SCOTTISH Borders Council is expecting to re-coup up to £8.75million in the aftermath of the collapse of the Icelandic banking system – but may have to wait seven years for the cash to be fully repaid.
SBC welcomed news that its £5m worth of deposits in Landsbanki has been given priority status, along with those of 90 other councils, over other creditors after a test case in the District Court of Iceland.
SBC estimates a figure of £4.25million to £4.5million will be claimed back from the bank after its collapse in 2008, although the final payment is not expected until October 2018.
The council has received half of the £5m it invested in Heritable Bank, and expects to be handed back a further £1.75m by September next year.
Tweeddale councillor Neil Calvert, SBC’s depute leader (finance), said: “This is good news – it means that councils will be at the front of the queue when it comes to getting money back following the collapse of the Icelandic banks.
“It allows us to confirm the original return estimate of 85-90 per cent, which we are now more confident of getting back from Landsbanki.
“It moves Landsbanki a stage nearer to making dividend payments, which is what we all want to see.”
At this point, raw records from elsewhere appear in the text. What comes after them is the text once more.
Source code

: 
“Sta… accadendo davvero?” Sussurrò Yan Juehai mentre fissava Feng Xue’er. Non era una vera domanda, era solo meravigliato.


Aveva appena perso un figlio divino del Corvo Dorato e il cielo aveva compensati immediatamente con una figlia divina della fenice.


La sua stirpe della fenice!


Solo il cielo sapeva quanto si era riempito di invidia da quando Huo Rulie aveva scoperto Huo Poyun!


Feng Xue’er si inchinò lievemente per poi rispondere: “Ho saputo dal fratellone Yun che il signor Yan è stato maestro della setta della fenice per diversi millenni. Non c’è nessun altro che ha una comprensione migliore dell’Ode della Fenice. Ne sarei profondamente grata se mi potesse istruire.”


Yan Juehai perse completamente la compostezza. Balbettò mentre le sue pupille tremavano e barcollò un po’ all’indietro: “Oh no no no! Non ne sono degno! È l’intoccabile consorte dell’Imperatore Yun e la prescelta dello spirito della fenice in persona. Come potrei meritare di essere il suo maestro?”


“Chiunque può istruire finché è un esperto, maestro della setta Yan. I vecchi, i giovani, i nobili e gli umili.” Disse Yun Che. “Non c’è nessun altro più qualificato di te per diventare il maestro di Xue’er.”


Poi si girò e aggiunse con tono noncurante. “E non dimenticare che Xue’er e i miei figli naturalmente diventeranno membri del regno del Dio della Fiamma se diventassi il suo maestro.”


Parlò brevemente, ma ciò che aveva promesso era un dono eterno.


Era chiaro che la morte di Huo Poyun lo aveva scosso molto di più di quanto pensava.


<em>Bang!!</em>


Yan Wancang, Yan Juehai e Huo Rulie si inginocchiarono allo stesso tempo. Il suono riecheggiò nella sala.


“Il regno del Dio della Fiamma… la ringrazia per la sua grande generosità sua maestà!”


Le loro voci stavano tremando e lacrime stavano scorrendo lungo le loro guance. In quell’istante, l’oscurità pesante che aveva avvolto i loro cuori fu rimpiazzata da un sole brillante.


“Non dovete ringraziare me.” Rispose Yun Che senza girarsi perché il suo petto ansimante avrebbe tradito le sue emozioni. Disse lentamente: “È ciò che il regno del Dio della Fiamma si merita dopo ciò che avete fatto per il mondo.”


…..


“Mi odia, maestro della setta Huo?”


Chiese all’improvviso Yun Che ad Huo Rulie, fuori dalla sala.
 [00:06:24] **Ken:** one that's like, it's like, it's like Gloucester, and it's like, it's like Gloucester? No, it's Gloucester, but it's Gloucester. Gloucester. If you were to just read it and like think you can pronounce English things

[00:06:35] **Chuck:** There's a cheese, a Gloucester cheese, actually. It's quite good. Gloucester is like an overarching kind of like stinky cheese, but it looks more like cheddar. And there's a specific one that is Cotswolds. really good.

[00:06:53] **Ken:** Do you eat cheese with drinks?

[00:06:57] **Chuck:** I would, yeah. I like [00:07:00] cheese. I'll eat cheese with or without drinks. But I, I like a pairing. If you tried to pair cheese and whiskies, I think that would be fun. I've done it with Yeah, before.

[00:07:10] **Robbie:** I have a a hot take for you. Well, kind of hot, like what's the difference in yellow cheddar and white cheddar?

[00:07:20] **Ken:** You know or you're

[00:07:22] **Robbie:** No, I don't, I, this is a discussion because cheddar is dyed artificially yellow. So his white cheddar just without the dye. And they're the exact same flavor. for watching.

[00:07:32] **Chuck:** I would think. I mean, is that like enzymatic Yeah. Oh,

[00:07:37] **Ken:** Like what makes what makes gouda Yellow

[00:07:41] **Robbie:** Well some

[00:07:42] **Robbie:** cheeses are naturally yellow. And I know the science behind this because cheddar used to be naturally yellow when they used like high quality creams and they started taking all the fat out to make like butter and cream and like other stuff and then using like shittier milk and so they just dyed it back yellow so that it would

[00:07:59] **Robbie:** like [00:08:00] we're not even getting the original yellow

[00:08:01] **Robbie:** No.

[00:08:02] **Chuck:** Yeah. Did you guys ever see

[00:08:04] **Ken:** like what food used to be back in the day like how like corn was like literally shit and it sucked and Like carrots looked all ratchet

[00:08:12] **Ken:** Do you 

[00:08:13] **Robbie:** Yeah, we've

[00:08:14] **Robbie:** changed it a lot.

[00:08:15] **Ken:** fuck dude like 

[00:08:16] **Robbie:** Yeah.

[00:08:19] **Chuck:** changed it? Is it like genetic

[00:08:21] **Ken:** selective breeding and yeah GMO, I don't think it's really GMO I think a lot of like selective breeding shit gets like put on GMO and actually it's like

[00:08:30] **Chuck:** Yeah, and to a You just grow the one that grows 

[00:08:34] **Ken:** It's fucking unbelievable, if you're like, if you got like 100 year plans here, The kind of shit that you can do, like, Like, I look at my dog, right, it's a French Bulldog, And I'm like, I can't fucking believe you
A SBC spokesperson added: “The way in which the council has co-ordinated its legal action in this matter with the Local Government Association, other local authorities and universities has minimised legal costs for all parties involved.
“The cost of litigation to date amounts to less than one per cent of the money that is expected to be recovered.
“If there is a further legal challenge, the council will continue to co-ordinate its response in a similar way.”
A public inquiry into SBC’s decision to deposit funds in the Icelandic banks, which offered high interest rates, was called for by the Jedburgh-based former Scotsman journalist Bill Chisholm last November.
He said councillors were unaware that £10m from SBC coffers had been “gambled” but chief executive David Hume said auditors had decided all processes had been complied with properly.
A total of 105 UK local authorities have been involved in two separate court battles to reclaim some of the deposits and cash belonging to councils, police authorities and other local government agencies.
It is estimated more than £750m is still owed to British taxpayers from three Icelandic banks.